*INSTRUCTION:* Nothing other than an exact copy of the records should be returned.

*EXTRACTED ENTRIES:*
········
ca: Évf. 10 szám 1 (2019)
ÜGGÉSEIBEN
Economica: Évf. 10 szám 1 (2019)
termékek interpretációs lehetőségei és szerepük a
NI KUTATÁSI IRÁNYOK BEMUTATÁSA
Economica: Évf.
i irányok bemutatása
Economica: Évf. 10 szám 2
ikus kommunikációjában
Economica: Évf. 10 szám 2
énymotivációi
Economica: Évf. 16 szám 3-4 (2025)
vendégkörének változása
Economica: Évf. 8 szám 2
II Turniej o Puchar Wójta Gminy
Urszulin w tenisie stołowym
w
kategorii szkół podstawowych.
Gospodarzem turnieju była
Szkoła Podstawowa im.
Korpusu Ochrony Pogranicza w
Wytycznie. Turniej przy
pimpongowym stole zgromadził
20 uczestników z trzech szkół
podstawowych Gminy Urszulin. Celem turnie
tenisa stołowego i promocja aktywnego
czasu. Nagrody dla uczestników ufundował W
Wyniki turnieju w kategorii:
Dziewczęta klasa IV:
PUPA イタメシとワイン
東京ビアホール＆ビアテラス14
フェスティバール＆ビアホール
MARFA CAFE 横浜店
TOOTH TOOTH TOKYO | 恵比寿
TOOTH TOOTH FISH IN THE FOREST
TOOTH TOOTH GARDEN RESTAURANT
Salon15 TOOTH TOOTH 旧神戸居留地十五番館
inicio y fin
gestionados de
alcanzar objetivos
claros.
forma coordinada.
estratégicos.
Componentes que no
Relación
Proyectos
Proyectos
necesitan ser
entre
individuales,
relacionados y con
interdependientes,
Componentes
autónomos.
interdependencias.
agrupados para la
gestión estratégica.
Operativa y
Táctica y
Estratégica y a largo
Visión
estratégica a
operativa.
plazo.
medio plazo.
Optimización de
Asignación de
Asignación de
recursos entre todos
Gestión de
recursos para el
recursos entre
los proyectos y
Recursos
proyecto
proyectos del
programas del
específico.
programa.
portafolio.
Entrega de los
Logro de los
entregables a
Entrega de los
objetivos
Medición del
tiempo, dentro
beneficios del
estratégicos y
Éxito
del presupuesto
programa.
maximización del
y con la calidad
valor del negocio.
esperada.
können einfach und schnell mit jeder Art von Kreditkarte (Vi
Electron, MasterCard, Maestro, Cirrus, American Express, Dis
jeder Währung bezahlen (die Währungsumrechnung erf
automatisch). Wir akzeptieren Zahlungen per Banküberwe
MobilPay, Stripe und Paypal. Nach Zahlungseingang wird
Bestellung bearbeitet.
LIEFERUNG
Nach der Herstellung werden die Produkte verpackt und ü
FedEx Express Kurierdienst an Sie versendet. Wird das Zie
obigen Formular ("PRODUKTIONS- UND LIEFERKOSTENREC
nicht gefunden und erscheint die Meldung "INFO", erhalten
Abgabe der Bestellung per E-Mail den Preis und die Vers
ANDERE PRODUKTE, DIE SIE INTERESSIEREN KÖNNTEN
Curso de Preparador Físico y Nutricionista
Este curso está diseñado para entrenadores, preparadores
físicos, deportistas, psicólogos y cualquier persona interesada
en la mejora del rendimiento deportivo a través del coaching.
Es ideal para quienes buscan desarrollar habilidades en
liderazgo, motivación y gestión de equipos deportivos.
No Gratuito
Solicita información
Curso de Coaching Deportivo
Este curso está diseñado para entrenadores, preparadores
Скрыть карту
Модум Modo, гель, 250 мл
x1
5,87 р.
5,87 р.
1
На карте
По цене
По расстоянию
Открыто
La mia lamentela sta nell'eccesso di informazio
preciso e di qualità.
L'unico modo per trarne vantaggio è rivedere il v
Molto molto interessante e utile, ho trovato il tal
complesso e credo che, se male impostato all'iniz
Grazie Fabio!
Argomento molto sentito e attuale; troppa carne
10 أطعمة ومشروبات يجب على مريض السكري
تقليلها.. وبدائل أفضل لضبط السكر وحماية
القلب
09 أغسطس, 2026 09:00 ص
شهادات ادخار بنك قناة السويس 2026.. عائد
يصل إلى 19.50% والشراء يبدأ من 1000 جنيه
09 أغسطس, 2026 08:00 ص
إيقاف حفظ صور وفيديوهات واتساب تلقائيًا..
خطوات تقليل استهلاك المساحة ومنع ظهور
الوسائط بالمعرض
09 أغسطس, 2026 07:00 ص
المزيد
········
*RESPONSE TO THIS EXERCISE:*
ca: Évf. 10 szám 1 (2019)
ÜGGÉSEIBEN
Economica: Évf. 10 szám 1 (2019)
termékek interpretációs lehetőségei és szerepük a
NI KUTATÁSI IRÁNYOK BEMUTATÁSA
Economica: Évf.
i irányok bemutatása
Economica: Évf. 10 szám 2
ikus kommunikációjában
Economica: Évf. 10 szám 2
énymotivációi
Economica: Évf. 16 szám 3-4 (2025)
vendégkörének változása
Economica: Évf. 8 szám 2
II Turniej o Puchar Wójta Gminy
Urszulin w tenisie stołowym
w
kategorii szkół podstawowych.
Gospodarzem turnieju była
Szkoła Podstawowa im.
Korpusu Ochrony Pogranicza w
Wytycznie. Turniej przy
pimpongowym stole zgromadził
20 uczestników z trzech szkół
podstawowych Gminy Urszulin. Celem turnie
tenisa stołowego i promocja aktywnego
czasu. Nagrody dla uczestników ufundował W
Wyniki turnieju w kategorii:
Dziewczęta klasa IV:
PUPA イタメシとワイン
東京ビアホール＆ビアテラス14
フェスティバール＆ビアホール
MARFA CAFE 横浜店
TOOTH TOOTH TOKYO | 恵比寿
TOOTH TOOTH FISH IN THE FOREST
TOOTH TOOTH GARDEN RESTAURANT
Salon15 TOOTH TOOTH 旧神戸居留地十五番館
inicio y fin
gestionados de
alcanzar objetivos
claros.
forma coordinada.
estratégicos.
Componentes que no
Relación
Proyectos
Proyectos
necesitan ser
entre
individuales,
relacionados y con
interdependientes,
Componentes
autónomos.
interdependencias.
agrupados para la
gestión estratégica.
Operativa y
Táctica y
Estratégica y a largo
Visión
estratégica a
operativa.
plazo.
medio plazo.
Optimización de
Asignación de
Asignación de
recursos entre todos
Gestión de
recursos para el
recursos entre
los proyectos y
Recursos
proyecto
proyectos del
programas del
específico.
programa.
portafolio.
Entrega de los
Logro de los
entregables a
Entrega de los
objetivos
Medición del
tiempo, dentro
beneficios del
estratégicos y
Éxito
del presupuesto
programa.
maximización del
y con la calidad
valor del negocio.
esperada.
können einfach und schnell mit jeder Art von Kreditkarte (Vi
Electron, MasterCard, Maestro, Cirrus, American Express, Dis
jeder Währung bezahlen (die Währungsumrechnung erf
automatisch). Wir akzeptieren Zahlungen per Banküberwe
MobilPay, Stripe und Paypal. Nach Zahlungseingang wird
Bestellung bearbeitet.
LIEFERUNG
Nach der Herstellung werden die Produkte verpackt und ü
FedEx Express Kurierdienst an Sie versendet. Wird das Zie
obigen Formular ("PRODUKTIONS- UND LIEFERKOSTENREC
nicht gefunden und erscheint die Meldung "INFO", erhalten
Abgabe der Bestellung per E-Mail den Preis und die Vers
ANDERE PRODUKTE, DIE SIE INTERESSIEREN KÖNNTEN
Curso de Preparador Físico y Nutricionista
Este curso está diseñado para entrenadores, preparadores
físicos, deportistas, psicólogos y cualquier persona interesada
en la mejora del rendimiento deportivo a través del coaching.
Es ideal para quienes buscan desarrollar habilidades en
liderazgo, motivación y gestión de equipos deportivos.
No Gratuito
Solicita información
Curso de Coaching Deportivo
Este curso está diseñado para entrenadores, preparadores
Скрыть карту
Модум Modo, гель, 250 мл
x1
5,87 р.
5,87 р.
1
На карте
По цене
По расстоянию
Открыто
La mia lamentela sta nell'eccesso di informazio
preciso e di qualità.
L'unico modo per trarne vantaggio è rivedere il v
Molto molto interessante e utile, ho trovato il tal
complesso e credo che, se male impostato all'iniz
Grazie Fabio!
Argomento molto sentito e attuale; troppa carne
10 أطعمة ومشروبات يجب على مريض السكري
تقليلها.. وبدائل أفضل لضبط السكر وحماية
القلب
09 أغسطس, 2026 09:00 ص
شهادات ادخار بنك قناة السويس 2026.. عائد
يصل إلى 19.50% والشراء يبدأ من 1000 جنيه
09 أغسطس, 2026 08:00 ص
إيقاف حفظ صور وفيديوهات واتساب تلقائيًا..
خطوات تقليل استهلاك المساحة ومنع ظهور
الوسائط بالمعرض
09 أغسطس, 2026 07:00 ص
المزيد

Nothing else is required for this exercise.